Four members of the United Kingdom’s billionaire Hinduja family were sentenced to prison terms ranging from four to four-and-a-half years by a Swiss court for exploiting their Indian domestic workers, the Associated Press reported.
They were, however, not found guilty of human trafficking by the court as the prosecution had alleged.
The court found that the four members – Prakash Hinduja and his wife Kamal, and their son Ajay and daughter-in-law Namrata – guilty of providing unauthorised employment, giving meagre health, if any, benefits and paying wages that were less than one-tenth the pay for such jobs in Switzerland, reported AP.
The court also sentenced Najib Ziazi, the family’s business manager, a jail term of 18 months.
According to the prosecutors, the domestic workers alleged that Kamal Hinduja had constituted a “climate of fear”. Working at the Indian-born business tycoon’s lakeside villa in Geneva, the workers were forced to work with little or no vacation time and worked even later hours for receptions.
They slept in the basement, sometimes on a mattress on the floor.

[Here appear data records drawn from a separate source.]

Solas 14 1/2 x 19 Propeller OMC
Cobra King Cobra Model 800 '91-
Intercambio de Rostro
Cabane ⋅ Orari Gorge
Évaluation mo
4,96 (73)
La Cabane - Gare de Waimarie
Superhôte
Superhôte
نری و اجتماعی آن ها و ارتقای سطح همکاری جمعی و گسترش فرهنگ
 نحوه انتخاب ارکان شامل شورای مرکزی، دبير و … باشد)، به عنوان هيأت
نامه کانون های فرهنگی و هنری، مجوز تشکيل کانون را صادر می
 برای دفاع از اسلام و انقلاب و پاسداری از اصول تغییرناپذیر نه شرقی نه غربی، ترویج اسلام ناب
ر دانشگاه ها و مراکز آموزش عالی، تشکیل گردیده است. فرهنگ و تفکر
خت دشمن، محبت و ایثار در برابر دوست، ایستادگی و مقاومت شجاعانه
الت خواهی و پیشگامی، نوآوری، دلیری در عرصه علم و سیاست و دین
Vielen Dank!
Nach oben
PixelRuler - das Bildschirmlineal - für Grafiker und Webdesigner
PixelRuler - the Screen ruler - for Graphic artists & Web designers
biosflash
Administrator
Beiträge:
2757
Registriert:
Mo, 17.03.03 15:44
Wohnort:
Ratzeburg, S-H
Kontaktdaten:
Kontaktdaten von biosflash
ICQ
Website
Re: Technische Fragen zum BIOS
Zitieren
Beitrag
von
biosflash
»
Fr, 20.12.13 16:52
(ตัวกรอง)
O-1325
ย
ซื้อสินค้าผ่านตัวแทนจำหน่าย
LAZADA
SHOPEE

The Swiss authorities have seized diamonds, rubies, a platinum necklace and other jewellery and assets in anticipation that they could be used to pay for legal fees and possible penalties.
The lawyers of the Hinduja family members said that they will appeal the court’s decision, reported AP.

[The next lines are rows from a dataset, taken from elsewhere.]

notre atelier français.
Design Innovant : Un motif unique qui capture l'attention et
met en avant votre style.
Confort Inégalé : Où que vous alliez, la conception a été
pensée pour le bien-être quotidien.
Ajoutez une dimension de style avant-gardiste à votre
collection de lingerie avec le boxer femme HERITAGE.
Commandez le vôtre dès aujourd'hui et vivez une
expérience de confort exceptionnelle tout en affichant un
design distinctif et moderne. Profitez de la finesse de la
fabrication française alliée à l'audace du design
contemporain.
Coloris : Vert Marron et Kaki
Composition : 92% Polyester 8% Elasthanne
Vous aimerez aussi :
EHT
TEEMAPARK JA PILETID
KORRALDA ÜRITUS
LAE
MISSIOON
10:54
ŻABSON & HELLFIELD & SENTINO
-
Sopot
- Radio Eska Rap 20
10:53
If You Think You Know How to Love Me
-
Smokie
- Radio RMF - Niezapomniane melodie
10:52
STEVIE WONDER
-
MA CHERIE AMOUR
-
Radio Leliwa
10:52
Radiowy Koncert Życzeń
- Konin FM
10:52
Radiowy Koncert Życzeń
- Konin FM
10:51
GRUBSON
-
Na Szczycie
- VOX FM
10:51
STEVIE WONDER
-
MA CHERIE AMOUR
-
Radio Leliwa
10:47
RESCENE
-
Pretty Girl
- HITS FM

“The health of our clients is very poor, they are elderly people,” said Robert Assael, a lawyer for Kamal Hinduja. He added that Kamal Hinduja was in intensive care and the family was with her.
At a previous hearing, the prosecutors had alleged that the Hindujas confiscated the passports of the domestic workers, and did not allow them to leave the house without permission, reported Bloomberg.
The salaries of the workers were paid in India, because of which they had no Swiss francs to spend, prosecutor Yves Bertossa alleged.
“They spent more for one dog than one of their servants,” the prosecutor said, according to Bloomberg. He then showed a budget document titled “Pets” to show that the family spent 8,584 Swiss francs (Rs 8.09 lakh) annually on their family dog.
The prosecutor also told the court that an Indian domestic worker at Hinduja household was at one point paid as little as seven Swiss francs (Rs 660) for a working day that lasted as long as 18 hours.
In 2007, Prakash Hinduja was convicted by a Swiss court on similar charges. He is also facing charges of tax evasion of more than 125 million francs (Rs 1,169 crore) by Swiss authorities in a case that is pending, AP reported.